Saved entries
⁂
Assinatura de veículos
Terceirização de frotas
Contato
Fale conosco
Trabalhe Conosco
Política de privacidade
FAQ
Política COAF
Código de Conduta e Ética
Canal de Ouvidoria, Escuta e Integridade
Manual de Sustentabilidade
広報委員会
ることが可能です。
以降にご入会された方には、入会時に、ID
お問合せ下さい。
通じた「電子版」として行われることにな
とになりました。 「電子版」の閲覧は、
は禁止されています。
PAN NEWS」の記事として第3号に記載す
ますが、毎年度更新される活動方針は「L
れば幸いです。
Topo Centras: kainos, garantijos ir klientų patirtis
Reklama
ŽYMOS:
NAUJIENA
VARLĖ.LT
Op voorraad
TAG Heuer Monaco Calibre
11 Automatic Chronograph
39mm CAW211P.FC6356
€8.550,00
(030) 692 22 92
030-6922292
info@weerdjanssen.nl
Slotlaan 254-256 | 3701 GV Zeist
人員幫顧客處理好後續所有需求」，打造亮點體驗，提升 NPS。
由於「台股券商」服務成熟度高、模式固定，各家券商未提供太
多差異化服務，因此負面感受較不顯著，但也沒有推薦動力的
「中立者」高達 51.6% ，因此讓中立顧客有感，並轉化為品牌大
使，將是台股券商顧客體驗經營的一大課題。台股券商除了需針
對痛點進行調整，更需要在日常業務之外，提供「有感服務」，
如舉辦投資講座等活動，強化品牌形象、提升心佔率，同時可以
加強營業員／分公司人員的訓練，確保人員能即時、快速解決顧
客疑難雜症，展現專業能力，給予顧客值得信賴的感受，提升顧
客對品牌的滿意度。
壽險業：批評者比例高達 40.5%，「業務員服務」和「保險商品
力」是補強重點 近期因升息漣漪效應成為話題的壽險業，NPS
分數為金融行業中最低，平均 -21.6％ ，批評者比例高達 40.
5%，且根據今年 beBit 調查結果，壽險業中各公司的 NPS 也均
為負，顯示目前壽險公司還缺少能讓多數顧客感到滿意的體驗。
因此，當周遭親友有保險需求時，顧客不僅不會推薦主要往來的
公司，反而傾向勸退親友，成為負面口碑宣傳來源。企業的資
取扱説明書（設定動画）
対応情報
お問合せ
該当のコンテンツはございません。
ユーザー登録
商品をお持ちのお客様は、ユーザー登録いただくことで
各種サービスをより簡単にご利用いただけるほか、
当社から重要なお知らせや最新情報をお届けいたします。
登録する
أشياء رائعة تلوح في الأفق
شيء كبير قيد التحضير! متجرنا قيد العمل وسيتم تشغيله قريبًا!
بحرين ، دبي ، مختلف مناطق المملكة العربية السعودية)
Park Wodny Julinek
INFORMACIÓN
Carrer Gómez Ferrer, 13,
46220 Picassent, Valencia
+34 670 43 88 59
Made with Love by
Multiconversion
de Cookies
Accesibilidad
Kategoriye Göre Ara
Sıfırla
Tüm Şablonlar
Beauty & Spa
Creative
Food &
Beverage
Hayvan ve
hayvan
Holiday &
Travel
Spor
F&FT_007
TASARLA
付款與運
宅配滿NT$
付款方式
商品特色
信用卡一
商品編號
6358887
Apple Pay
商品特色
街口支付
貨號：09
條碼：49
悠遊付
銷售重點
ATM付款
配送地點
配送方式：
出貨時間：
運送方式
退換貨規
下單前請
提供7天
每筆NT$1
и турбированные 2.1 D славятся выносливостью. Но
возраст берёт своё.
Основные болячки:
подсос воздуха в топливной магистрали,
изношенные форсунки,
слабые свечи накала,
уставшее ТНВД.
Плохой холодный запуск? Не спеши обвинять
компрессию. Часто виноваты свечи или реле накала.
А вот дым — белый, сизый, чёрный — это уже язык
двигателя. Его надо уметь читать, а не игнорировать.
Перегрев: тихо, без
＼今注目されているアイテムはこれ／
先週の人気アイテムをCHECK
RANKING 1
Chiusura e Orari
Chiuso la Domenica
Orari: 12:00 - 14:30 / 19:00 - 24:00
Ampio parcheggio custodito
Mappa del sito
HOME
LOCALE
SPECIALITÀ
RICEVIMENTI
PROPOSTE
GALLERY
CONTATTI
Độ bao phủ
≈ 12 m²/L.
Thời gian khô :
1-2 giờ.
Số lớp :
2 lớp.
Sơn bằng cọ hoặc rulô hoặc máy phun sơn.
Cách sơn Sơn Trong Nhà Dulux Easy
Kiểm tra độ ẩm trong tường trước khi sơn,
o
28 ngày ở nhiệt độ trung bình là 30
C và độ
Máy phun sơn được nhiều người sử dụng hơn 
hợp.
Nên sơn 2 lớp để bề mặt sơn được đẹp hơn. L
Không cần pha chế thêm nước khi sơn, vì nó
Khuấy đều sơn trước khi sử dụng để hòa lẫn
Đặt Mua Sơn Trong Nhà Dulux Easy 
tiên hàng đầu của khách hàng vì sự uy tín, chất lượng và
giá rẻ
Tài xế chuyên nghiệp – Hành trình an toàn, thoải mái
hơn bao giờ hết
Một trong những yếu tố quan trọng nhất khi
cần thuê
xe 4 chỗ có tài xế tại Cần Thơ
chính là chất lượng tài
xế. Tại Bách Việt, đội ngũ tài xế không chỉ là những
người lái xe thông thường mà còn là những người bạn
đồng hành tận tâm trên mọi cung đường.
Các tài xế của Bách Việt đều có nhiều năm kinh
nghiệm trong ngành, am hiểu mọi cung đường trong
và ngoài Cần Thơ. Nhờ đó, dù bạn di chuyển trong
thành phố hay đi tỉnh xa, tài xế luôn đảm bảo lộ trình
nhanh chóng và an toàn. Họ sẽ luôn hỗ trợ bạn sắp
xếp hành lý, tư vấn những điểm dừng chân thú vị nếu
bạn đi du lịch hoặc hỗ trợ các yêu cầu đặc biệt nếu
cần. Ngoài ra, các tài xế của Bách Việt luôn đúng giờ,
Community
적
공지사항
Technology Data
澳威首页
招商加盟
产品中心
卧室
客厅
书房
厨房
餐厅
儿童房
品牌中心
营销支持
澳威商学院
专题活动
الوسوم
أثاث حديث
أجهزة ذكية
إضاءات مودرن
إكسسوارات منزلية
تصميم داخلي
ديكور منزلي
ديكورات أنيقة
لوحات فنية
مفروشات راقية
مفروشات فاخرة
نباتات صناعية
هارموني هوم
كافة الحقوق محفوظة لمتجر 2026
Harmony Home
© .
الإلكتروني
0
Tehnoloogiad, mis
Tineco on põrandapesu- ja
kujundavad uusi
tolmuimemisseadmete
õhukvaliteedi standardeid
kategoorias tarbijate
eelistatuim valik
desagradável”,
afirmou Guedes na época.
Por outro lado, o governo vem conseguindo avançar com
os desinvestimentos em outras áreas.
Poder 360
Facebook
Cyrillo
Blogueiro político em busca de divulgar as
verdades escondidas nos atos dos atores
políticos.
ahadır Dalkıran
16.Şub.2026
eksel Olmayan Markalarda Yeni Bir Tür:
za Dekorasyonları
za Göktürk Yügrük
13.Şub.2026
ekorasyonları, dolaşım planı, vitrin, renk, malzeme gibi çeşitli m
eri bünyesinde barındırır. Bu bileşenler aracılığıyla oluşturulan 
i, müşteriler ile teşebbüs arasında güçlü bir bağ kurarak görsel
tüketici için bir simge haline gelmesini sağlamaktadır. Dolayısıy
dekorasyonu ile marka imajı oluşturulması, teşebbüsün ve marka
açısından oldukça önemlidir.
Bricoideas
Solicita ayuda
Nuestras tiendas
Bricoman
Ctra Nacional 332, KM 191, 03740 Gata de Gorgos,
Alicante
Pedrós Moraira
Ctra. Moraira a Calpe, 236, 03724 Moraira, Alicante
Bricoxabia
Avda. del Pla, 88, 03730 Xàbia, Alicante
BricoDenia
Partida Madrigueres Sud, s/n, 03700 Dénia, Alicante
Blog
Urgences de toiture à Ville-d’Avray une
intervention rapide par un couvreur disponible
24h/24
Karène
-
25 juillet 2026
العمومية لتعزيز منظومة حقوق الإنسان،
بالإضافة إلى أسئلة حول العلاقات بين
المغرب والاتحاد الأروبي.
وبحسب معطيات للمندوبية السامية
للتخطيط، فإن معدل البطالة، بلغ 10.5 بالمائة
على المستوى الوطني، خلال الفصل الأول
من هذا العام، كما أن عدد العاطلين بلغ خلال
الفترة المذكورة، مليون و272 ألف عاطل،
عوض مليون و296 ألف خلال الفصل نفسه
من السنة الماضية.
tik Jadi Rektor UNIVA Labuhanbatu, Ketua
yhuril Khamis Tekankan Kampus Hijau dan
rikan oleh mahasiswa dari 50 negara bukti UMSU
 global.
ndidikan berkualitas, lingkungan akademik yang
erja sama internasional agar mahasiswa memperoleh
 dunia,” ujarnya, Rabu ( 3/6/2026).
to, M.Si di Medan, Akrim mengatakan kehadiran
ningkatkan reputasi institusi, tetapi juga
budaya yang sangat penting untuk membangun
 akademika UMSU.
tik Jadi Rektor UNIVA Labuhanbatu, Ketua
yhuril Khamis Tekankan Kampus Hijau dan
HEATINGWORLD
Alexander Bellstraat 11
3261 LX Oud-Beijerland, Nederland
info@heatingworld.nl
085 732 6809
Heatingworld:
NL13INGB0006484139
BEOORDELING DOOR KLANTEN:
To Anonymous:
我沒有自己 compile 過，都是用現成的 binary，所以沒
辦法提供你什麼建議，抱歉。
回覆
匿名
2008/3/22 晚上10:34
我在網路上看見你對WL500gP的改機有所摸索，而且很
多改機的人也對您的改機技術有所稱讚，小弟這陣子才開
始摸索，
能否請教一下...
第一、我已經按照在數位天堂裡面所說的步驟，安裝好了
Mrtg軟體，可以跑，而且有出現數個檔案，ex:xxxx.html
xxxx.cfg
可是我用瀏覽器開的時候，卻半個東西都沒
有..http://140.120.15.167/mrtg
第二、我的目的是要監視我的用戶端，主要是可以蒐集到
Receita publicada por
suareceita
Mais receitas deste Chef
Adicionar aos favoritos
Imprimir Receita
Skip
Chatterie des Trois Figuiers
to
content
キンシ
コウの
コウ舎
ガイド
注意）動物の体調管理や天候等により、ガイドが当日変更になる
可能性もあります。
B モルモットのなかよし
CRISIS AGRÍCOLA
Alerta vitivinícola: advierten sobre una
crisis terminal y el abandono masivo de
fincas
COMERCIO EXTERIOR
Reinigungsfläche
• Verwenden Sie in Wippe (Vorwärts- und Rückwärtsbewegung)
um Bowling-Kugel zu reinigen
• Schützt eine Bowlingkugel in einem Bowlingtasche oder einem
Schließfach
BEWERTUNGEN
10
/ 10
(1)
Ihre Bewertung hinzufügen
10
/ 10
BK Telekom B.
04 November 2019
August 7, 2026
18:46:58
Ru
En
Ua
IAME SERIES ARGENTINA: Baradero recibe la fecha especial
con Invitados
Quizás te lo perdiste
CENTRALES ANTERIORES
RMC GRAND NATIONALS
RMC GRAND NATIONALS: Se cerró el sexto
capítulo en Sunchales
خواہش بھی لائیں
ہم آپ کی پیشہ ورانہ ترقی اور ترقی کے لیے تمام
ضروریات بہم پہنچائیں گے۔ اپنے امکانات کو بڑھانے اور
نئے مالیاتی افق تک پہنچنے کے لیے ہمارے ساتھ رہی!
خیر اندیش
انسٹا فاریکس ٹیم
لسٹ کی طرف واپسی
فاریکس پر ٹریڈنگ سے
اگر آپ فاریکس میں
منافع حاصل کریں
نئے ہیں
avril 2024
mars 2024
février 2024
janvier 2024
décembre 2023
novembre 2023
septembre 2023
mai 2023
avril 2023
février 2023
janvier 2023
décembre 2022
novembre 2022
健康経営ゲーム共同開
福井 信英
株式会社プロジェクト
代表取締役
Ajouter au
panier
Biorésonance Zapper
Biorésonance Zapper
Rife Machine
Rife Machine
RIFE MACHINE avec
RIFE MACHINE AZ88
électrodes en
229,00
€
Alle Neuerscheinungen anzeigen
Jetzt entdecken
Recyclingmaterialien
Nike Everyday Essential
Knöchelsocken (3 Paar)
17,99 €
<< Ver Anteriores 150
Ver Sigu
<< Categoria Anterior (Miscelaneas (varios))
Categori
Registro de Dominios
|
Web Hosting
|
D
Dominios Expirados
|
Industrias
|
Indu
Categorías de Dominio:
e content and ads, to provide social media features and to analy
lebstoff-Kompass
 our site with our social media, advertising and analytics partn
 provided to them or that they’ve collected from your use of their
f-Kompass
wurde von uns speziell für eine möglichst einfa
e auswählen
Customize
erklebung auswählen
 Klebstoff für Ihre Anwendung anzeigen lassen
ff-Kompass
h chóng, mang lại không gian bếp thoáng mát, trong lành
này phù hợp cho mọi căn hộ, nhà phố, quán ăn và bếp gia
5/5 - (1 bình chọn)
⁂
• EXERCISE PROMPT
The response must hold only the lines above from the line with "Tüm Şablonlar" through the line with "Плохой холодный запуск? Не спеши обвинять", each copied exactly, both ends kept.

• REPLY TO THE TASK
Tüm Şablonlar
Beauty & Spa
Creative
Food &
Beverage
Hayvan ve
hayvan
Holiday &
Travel
Spor
F&FT_007
TASARLA
付款與運
宅配滿NT$
付款方式
商品特色
信用卡一
商品編號
6358887
Apple Pay
商品特色
街口支付
貨號：09
條碼：49
悠遊付
銷售重點
ATM付款
配送地點
配送方式：
出貨時間：
運送方式
退換貨規
下單前請
提供7天
每筆NT$1
и турбированные 2.1 D славятся выносливостью. Но
возраст берёт своё.
Основные болячки:
подсос воздуха в топливной магистрали,
изношенные форсунки,
слабые свечи накала,
уставшее ТНВД.
Плохой холодный запуск? Не спеши обвинять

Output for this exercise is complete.